6 Types of Metal Stamping Processes
What are the different types of metal stamping processes?
In metal stamping processes, the types differ from one another, depending on what shape they achieve. This is done in order to create complex designs for various industries, such as consumer goods, aviation, electronics, telecommunications, automotive manufacturing, food and beverage, and many more. It’s very rare that an entire metal stamping project makes use of only one technique because each process achieves a certain design on sheet metal.
Some types of metal stamping include the following: piercing, coining, lancing, drawing, embossing, and blanking. Although they may involve differentiated techniques, they’re all done in room temperature environments with minimal-to-no application of heat. These cold-forming processes are made possible by different types of tooling dies, machinery, and other tools to achieve the desired appearance. Continue reading to learn more.
Piercing is one of the most basic forms of metal stamping. In this method, sheet metal is securely placed on a workbench. Using a machining tool, a hole is punched through the sheet metal, creating multiple small hollow areas. Unlike in other techniques, the resulting punched material is discarded from the entire process and won’t be used later on.
In this type of process, it’s important that the punching motion remains instantaneous. This ensures that there will be no deformations in the area surrounding the hole formation.
Piercing machines are usually made out of high carbon steel and are kept in excellent condition to avoid any blunt areas that can affect the shape of the metal workpiece.
Blanking appears similar to piercing, but with a major difference — the punched piece is not discarded, but instead is considered as the finished product. Many metal stampers usually do this as the first phase of an entire metal stamping project, followed by other techniques such as piercing, bending, or coining.
Blanking is done in order to fabricate small or medium-sized metals that have been cut out from a large metal sheet. This is an ideal process for both low and high-volume production due to its simplicity, yet ability to create high precision metal cuttings.

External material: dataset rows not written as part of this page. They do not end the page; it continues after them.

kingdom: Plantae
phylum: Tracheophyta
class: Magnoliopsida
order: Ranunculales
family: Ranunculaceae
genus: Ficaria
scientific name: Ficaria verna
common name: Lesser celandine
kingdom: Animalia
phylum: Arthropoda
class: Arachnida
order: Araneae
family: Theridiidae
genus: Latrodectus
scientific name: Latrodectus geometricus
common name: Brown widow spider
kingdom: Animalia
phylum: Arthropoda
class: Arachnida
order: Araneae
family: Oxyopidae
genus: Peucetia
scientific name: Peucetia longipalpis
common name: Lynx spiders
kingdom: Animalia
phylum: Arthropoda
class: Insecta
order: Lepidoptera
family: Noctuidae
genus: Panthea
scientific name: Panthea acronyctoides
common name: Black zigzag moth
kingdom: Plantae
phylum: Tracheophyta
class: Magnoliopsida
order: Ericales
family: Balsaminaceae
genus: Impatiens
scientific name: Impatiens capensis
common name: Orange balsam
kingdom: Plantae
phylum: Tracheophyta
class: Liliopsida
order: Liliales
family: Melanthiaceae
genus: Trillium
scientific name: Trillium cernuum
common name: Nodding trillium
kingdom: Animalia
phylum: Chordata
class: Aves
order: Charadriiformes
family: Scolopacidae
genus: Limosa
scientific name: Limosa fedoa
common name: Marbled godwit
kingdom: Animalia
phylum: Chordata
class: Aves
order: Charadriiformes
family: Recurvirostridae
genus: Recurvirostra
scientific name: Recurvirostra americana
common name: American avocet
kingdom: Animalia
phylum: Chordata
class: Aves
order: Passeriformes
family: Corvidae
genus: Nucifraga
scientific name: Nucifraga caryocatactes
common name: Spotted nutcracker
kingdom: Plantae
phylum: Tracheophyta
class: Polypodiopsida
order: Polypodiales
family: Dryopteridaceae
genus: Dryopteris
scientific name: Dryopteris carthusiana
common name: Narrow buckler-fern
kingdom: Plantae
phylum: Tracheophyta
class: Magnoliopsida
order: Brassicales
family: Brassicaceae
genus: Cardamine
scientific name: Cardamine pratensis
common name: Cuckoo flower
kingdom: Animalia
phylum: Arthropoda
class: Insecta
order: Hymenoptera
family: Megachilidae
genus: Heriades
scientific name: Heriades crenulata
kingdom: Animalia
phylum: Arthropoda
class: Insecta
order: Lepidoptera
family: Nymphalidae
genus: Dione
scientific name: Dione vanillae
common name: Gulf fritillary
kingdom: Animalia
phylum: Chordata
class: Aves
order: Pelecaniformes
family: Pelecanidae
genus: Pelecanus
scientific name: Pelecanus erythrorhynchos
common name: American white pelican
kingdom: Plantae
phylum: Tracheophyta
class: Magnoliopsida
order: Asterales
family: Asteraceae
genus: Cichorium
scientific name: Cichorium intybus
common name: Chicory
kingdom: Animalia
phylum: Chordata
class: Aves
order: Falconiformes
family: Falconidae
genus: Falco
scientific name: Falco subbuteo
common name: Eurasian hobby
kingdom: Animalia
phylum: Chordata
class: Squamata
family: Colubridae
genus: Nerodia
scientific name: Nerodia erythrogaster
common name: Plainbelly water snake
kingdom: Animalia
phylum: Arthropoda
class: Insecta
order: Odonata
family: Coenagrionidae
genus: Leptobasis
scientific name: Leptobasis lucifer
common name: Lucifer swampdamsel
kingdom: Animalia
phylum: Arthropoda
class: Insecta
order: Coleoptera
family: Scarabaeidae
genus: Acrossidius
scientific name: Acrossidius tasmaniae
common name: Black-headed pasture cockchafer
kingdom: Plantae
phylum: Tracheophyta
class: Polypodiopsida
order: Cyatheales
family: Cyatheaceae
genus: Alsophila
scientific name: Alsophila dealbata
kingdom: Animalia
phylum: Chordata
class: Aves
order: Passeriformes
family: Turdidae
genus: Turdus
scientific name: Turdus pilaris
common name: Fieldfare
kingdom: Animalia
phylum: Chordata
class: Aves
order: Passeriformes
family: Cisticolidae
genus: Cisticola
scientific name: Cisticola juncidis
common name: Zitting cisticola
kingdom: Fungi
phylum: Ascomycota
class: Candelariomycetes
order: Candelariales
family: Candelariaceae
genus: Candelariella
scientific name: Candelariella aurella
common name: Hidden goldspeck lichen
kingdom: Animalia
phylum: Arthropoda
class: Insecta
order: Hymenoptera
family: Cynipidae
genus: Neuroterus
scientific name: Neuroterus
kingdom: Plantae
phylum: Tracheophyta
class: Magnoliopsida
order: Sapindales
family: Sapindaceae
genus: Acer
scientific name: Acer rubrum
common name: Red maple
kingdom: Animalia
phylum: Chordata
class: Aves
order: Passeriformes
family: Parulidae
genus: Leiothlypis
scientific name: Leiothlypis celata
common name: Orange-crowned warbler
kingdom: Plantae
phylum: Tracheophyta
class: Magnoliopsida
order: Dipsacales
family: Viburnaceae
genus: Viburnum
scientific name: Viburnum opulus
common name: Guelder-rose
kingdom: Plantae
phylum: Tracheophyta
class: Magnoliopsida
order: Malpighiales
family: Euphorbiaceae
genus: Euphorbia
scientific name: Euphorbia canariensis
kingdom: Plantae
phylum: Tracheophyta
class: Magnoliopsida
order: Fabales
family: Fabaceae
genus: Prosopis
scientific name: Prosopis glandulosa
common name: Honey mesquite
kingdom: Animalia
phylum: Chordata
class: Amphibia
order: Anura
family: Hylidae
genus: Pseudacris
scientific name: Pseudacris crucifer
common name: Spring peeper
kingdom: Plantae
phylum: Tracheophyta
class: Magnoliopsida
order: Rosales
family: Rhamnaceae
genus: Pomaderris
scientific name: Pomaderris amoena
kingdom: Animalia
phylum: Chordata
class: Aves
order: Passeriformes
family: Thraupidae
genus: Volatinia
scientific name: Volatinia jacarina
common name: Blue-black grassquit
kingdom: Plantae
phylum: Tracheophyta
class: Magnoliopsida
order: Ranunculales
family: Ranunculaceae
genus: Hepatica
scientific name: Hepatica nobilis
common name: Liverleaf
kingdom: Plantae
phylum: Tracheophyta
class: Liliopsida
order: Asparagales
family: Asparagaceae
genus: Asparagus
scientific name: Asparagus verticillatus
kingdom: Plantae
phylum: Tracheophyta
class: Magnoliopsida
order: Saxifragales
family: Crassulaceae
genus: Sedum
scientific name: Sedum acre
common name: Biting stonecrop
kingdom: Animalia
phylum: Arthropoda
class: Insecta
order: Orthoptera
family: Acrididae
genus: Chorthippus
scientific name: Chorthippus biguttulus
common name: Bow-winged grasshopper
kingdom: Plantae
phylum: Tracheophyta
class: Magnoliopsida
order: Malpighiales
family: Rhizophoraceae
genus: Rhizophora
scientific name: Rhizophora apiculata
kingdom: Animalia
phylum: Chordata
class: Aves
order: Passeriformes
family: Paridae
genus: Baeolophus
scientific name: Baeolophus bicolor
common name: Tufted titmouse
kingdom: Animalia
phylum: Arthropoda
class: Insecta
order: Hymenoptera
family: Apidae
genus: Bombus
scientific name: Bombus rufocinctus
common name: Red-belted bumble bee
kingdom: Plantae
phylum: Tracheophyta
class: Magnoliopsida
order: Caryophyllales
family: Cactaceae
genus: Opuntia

There are some cases, however, where the cut metal product may end up having burrs or sharp unwanted edges. Although they’re common, they are usually removed through manual deburring, vibratory finishes, or heat deburring.
When referring to metal stamping, manufacturers often refer to the drawing process. This is where two opposite ends of sheet metal are held in place by a machine. Below the sheet metal is a die that has a certain shape or cross-section. A punch produces a high impact force to push the sheet metal onto the die, effectively deforming it to match the die’s cross-sections.
Drawing can be further classified into shallow drawing and deep drawing. Shallow drawing is called such because the radius of the primary blank is equal to the depth of the draw. Meanwhile, deep drawing usually forms cup-shaped products. This is where the radius of the primary blank is significantly smaller than the depth created.
As the name suggests, coining is a metal stamping technique in which a small piece of metal is stamped in order to take the shape and features of a coin. This is a closed die forging technique wherein the metal specimen is stamped in whole or in part, by two dies that are closing toward each other on both sides of the metal.
One advantage of coining is that it’s capable of producing metal products that have a high number of tolerances. It’s also a simple process that can effectively create permanent deformations on the product. This increases its resistance against impacts and other kinds of physical abrasions.
Unlike piercing and blanking, lancing is a type of metal stamping that does not end up in the removal of metal pieces. Instead, the die and the punch work in such a way that they both create a slit on the sheet metal. This process does not result in scrap metal pieces, such as slugs that have to be discarded or removed during post-processing.
Lancing creates specialty shapes and designs across various metals. Its distinct feature is a hook-like shape that is used for any application that requires vents, tabs, or openings.
Embossing is a technique that produces unique raised surfaces on the area of a sheet metal. Embossed materials can be produced in two ways, by using a machine or a die set.
Embossing can be used in a number of applications due to the complexity of designs that it can form. Some prime examples are car hoods, door frames, metal coverings, plates, engine housings, checkered steel plates, and the like.
While steel and various types of metals can be embossed, aluminum is the most popular option due to its high machinability. It’s also a lightweight and durable material that goes well together with the benefits of embossing.
Some of the most useful techniques in metal fabrication are metal stamping processes. The types are classified according to how each process is performing.
Simple techniques such as piercing and blanking are usually considered as starting points of a metal stamping project — they are usually followed by secondary processes before the final product is created. Complex techniques like drawing, embossing, lancing, and coining, on the other hand, are capable of producing specialty designs that don’t require further machining.
The importance of metal stamping cannot be stated enough for all kinds of industries. Its uses range from small consumer products to large stampings for automotive and other industries of scale.